DATA SEGMENT:
+--
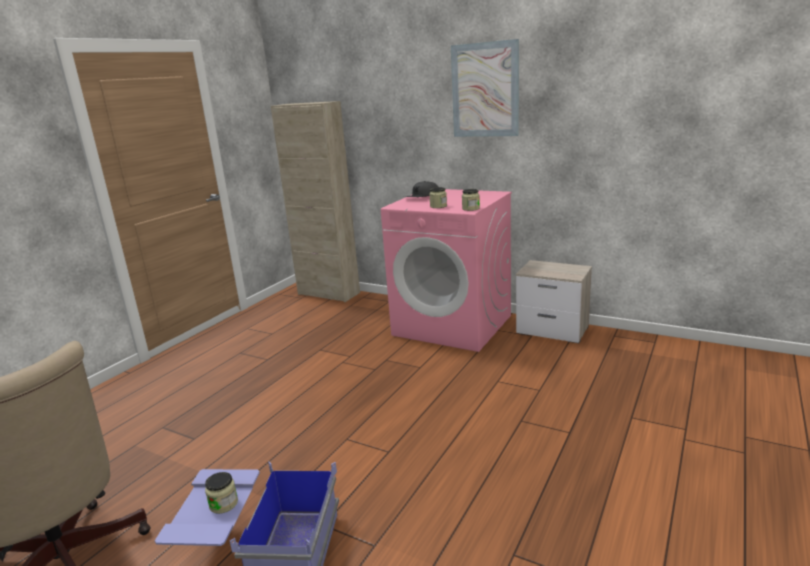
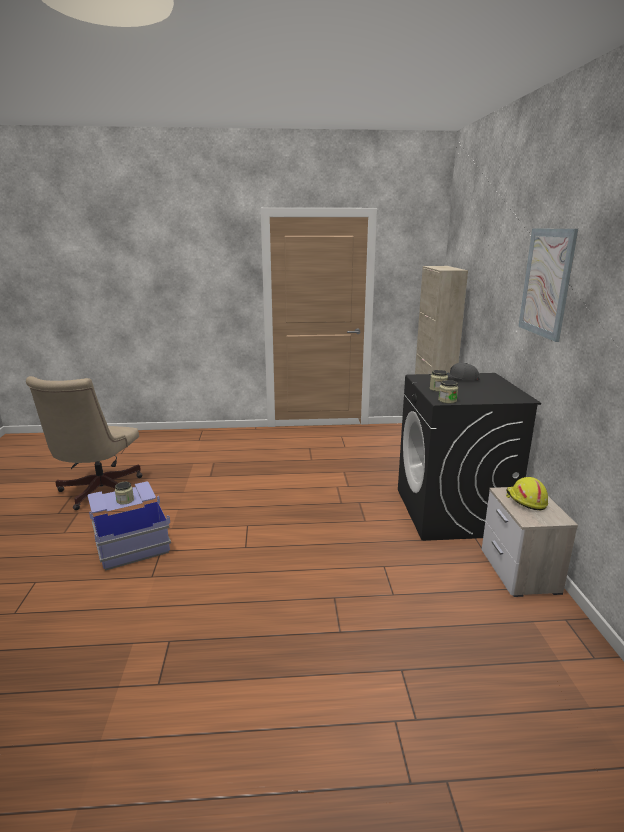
camera: 55 degrees right, 0 degrees up
(453, 325) = (453, 512): pink washing machine -> black washing machine
(547, 269) = (525, 500): none -> yellow hard hat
+--
WHAT IS BEING ASKED:
Take the listing above and retype it exactly. Its pictures are to be omitted.

TASK OUTPUT:
camera: 55 degrees right, 0 degrees up
(453, 325) = (453, 512): pink washing machine -> black washing machine
(547, 269) = (525, 500): none -> yellow hard hat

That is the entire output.